A step towards such comprehensive “mainstreaming” for safety and security, requires interrogating the relationship between ‘gender’ and ‘vulnerability’ in mobility. Transport policy must address women’s safety yet avoid casting female users as hapless victims of violence. The SUMP guide states its aim as addressing the accessibility needs of “women and vulnerable users”2, yet, placing these two groups side by side is not necessarily appropriate. The term “vulnerable” denotes a marginal group; however, women are by no means a minority – they make up half the population! While many female passengers indeed find themselves exposed to harassment when navigating the city- an issue we must undeniably confront- women do not uniformly identify with the term “vulnerability”, if at all. Consequently, designing and implementing “gender inclusion” initiatives must encompass, and unite, a spectrum of experiences and attitudes, engaging women from a variety of ethnic, age and professional backgrounds.
This was a key issue for the Road Safety and Security Working Group when meeting to discuss ‘Security of Women in Public Transport’. Early in October 2020, the group met to examine current efforts to make transit safer for women and share research being conducted in cities across the globe. At the meeting, Sian Lewis’ research on women’s experiences of sexual harassment on the London Underground highlighted this issue – a study which has received extensive media attention, and has been widely used in British Transport Police training material. Lewis’ qualitative interviews with victims reveal how experiences of harassment have long term implications for the way women navigate the city; from micro-behavioural adaptions like holding belongings closer, to abandoning public transport altogether.

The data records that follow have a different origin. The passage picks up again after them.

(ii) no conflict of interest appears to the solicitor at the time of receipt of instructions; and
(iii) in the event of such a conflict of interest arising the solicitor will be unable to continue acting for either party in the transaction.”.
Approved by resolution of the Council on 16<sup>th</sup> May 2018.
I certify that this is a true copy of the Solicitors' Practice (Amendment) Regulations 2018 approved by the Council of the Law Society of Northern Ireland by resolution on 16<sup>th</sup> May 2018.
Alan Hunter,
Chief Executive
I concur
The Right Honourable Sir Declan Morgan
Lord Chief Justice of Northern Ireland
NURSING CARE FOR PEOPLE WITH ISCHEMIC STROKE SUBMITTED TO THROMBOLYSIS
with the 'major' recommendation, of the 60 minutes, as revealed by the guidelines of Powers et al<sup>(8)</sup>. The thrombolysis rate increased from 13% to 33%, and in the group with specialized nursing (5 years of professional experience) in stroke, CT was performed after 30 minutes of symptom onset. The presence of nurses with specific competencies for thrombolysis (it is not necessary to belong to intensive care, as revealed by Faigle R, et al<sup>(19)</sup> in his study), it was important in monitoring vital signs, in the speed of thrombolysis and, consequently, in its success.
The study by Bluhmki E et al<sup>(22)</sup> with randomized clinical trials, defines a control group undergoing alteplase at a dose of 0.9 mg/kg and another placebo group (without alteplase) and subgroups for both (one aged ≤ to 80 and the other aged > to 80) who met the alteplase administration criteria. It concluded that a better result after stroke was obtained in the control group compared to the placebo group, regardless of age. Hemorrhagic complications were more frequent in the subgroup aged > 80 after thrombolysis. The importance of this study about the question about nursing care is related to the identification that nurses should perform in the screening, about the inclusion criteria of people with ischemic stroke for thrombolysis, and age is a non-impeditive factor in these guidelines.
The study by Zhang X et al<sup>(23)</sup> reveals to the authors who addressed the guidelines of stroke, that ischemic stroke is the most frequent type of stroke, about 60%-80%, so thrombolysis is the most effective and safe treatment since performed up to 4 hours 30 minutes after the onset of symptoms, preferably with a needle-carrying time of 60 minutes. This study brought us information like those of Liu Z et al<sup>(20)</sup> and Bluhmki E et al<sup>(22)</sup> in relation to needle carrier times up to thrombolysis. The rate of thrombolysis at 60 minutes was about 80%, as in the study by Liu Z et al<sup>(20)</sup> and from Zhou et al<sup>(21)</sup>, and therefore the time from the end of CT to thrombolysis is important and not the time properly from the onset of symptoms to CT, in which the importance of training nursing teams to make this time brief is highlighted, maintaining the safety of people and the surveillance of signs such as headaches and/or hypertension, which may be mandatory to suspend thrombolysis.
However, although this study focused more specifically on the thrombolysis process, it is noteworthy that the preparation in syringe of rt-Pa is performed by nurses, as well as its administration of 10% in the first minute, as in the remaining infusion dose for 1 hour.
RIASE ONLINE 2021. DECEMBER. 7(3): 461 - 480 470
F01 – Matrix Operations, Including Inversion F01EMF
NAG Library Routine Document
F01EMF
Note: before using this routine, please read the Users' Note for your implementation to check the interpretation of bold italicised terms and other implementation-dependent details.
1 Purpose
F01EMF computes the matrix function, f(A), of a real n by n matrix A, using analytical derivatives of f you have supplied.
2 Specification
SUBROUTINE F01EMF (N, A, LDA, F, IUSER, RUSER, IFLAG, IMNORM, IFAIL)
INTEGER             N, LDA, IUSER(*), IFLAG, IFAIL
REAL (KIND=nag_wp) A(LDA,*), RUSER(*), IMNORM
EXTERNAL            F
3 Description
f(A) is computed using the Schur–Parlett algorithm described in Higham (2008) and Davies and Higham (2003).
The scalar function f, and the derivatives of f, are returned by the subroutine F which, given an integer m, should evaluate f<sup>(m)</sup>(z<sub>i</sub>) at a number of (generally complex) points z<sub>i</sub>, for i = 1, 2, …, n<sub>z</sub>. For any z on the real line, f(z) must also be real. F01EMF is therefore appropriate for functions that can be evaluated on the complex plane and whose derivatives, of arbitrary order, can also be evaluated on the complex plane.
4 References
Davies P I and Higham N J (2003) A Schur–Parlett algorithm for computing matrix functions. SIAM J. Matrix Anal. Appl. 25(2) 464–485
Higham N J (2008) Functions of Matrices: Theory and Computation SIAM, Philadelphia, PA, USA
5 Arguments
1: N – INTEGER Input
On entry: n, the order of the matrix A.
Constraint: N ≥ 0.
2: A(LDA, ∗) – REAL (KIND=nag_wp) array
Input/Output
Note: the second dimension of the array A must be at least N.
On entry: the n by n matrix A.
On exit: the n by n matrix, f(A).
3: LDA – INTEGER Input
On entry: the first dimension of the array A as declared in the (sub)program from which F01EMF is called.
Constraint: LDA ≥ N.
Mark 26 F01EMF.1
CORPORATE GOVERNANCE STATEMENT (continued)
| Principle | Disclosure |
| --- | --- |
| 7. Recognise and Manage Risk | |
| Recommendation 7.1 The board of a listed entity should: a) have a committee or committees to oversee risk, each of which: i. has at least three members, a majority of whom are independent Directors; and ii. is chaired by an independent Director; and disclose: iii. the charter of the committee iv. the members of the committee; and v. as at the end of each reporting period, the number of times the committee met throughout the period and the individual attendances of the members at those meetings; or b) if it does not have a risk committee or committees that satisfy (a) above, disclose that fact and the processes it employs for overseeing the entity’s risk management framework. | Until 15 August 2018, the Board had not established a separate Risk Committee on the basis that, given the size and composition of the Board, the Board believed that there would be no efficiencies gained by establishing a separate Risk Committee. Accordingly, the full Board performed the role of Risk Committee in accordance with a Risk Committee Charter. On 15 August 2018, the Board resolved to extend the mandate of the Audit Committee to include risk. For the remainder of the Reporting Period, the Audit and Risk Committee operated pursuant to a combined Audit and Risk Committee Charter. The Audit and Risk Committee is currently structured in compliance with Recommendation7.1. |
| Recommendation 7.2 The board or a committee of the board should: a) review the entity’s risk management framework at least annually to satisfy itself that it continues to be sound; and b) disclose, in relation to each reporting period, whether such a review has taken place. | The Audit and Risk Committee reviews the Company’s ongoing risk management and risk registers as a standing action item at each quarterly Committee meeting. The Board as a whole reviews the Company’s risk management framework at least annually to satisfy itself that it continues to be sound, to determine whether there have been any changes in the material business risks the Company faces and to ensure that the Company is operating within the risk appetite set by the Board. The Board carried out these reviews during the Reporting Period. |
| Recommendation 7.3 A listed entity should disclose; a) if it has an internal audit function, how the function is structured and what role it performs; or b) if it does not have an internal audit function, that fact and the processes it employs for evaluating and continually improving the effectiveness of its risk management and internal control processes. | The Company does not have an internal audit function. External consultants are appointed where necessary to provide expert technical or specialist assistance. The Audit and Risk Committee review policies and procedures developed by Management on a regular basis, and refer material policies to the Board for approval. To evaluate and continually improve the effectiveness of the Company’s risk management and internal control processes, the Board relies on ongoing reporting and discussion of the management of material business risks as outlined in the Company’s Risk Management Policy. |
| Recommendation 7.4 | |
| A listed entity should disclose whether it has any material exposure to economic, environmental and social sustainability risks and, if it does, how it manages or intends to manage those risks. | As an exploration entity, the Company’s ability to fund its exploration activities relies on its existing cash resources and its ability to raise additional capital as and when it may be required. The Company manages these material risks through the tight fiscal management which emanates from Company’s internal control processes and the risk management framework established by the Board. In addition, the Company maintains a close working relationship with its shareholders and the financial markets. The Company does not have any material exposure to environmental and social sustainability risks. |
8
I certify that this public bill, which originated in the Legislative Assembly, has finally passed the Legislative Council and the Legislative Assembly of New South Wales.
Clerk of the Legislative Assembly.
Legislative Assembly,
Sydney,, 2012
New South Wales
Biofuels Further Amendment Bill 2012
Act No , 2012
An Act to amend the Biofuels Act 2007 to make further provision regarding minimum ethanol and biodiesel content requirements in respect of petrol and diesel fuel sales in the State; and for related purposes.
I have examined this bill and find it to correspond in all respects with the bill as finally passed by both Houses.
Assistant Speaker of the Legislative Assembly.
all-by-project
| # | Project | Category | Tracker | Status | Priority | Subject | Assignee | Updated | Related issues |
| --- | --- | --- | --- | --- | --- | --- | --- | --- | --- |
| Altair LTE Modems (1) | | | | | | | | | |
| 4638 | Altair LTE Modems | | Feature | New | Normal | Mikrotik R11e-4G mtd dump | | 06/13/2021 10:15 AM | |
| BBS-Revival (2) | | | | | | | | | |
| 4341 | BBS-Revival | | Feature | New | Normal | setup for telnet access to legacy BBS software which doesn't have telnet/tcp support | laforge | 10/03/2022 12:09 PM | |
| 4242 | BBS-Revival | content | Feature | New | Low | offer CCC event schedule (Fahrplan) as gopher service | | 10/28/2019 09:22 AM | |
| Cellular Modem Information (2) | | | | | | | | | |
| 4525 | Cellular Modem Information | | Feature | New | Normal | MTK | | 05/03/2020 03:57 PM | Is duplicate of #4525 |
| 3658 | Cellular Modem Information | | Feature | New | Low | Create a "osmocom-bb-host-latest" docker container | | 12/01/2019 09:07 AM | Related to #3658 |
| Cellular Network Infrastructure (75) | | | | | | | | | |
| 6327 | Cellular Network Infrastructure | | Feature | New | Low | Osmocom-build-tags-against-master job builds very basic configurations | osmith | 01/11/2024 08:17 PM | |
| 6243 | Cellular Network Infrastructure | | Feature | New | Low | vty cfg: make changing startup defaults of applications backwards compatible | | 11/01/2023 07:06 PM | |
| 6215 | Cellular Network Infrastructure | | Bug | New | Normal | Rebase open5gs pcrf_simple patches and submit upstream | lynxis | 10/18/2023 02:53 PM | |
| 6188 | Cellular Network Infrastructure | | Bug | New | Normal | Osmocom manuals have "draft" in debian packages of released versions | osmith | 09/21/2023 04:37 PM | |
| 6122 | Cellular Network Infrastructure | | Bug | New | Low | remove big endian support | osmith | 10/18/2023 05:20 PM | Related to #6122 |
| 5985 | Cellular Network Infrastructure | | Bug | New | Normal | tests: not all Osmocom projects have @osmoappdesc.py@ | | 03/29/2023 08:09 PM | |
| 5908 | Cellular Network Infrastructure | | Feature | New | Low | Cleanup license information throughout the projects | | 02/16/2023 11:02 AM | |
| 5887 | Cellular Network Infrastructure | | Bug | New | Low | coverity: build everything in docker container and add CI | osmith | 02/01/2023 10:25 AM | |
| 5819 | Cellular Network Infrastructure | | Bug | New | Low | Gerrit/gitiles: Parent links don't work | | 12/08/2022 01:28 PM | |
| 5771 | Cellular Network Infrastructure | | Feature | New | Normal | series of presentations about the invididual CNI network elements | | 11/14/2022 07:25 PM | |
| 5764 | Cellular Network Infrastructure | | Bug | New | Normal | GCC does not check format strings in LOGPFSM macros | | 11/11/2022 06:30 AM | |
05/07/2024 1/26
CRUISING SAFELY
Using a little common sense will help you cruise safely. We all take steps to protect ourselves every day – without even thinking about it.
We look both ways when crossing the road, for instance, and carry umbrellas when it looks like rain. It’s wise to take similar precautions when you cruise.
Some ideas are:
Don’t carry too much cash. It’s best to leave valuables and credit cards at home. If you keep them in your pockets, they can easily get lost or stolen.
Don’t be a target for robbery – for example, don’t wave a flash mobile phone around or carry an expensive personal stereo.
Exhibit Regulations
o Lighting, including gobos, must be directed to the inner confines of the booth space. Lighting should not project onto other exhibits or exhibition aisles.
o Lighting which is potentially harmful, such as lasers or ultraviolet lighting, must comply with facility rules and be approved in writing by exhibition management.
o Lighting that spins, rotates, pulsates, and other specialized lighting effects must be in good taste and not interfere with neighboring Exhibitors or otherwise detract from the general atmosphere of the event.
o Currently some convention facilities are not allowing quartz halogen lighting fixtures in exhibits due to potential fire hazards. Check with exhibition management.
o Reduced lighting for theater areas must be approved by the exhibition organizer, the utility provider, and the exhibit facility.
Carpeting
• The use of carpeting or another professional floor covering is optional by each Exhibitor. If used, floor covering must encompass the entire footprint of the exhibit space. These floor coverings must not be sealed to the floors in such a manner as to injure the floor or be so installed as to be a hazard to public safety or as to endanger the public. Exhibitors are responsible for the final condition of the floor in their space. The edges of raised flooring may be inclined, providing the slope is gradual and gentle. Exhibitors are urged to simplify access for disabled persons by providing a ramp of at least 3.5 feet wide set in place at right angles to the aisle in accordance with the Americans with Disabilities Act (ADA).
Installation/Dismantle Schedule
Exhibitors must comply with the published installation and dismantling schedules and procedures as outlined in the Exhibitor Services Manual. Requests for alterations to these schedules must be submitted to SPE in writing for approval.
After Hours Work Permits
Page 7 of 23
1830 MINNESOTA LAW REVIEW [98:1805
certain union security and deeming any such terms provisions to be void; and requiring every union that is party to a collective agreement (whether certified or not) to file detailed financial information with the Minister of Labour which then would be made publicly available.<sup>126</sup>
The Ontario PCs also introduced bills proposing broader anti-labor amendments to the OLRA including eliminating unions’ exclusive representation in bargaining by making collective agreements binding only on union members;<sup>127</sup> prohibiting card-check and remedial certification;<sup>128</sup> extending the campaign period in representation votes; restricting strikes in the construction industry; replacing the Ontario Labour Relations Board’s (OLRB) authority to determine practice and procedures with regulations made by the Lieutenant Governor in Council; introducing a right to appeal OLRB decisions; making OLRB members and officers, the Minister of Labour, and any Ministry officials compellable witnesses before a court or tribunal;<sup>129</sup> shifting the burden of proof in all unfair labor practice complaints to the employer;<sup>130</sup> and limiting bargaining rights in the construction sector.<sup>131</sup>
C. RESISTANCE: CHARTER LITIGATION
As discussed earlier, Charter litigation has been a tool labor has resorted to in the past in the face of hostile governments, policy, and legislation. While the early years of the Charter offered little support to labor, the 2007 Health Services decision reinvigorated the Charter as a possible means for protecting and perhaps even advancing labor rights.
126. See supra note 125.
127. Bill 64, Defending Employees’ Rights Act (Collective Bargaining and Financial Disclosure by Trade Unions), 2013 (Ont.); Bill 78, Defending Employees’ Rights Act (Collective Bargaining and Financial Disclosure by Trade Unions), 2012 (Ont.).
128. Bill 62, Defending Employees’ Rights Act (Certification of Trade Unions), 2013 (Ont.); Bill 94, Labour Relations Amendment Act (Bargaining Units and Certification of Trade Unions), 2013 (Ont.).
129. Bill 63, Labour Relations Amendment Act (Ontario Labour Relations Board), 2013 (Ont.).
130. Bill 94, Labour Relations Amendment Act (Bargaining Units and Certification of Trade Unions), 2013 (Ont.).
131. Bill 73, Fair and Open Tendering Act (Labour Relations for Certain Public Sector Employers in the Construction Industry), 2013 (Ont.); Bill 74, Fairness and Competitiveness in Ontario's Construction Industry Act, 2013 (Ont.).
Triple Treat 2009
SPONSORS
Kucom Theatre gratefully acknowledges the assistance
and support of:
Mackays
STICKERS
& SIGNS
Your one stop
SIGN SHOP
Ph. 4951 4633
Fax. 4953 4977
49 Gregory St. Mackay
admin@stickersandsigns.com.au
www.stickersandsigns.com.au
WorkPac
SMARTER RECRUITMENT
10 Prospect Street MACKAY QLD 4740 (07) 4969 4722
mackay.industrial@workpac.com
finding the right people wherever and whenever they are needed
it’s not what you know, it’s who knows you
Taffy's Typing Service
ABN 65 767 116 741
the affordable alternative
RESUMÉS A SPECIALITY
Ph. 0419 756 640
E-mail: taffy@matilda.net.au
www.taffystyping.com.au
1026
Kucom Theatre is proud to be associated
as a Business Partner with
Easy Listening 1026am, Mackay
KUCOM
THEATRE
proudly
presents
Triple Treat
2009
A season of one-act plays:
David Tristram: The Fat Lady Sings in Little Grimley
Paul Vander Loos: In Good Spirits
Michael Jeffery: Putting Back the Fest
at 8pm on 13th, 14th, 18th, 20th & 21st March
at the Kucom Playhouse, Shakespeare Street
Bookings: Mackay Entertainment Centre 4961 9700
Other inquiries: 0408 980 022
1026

Road Safety and Security Working Group on Women’s Safety in Public Transport
The Road Safety and Security Working Group is one of POLIS Network’s forums where Polis members meet regularly in working groups to exchange best practices and share knowledge on sustainable urban mobility. The group addresses road safety as well as the security of transport systems and public space in times of hostile vehicle attacks. In October 2020, the Working Group held a meeting to discuss Women’s Safety in Public Transport. The perceived and the actual risk of violence and sexual harassment in public transport can reduce women and girls’ freedom of movement and equal access to our cities. The meeting explored research being conducted on women’s experiences of public transport across Europe (and beyond) sharing best practices and further challenges. The meeting was part of a wider effort by POLIS to open a new front for exchange on gender and mobility, learning from policy experiences, and fostering cooperation between members and the wider civil society on this critical issue.
The Working Group is coordinated by Pedro Homem de Gouveia.
Yet, Lewis’ observation that women actively resisted male intrusions and reclaimed space on urban transport systems, highlights the multifaceted nature of vulnerability. Not all women interviewed perceived themselves as inherently disempowered by harassment, many regarded themselves as capable of fending off violence. This exposes the need for a more nuanced understanding of gendered experiences of mobility, acknowledging the multiplicity of experience is essential for future dialogues about gender and mobility. “Women” are not a homogenous group; mobility solutions cannot be a one-size-fits-all approach. Female students, care workers and middle-class professionals navigate urban transport in separate ways and seek different services from such networks.
This issue was highlighted in Lisbon’s Padre Cruz Neighbourhood Pilot Project. The project, discussed by Rita Jacinto from the city’s Pedestrian Accessibility Division during the Working Group meeting, exposed that women of different ages and socio-economic backgrounds regarded road safety, personal safety, and harassment in distinctly different ways. Therefore, placing “women” alongside migrants, older individuals and low income or unemployed groups risks overlooking the ways gendered vulnerability intersects – and augments – other axes of identity.
This undoubtedly further complicates our cities’ mobility agendas; nonetheless, gender inclusion ambitions will not be realised without attention to this complexity.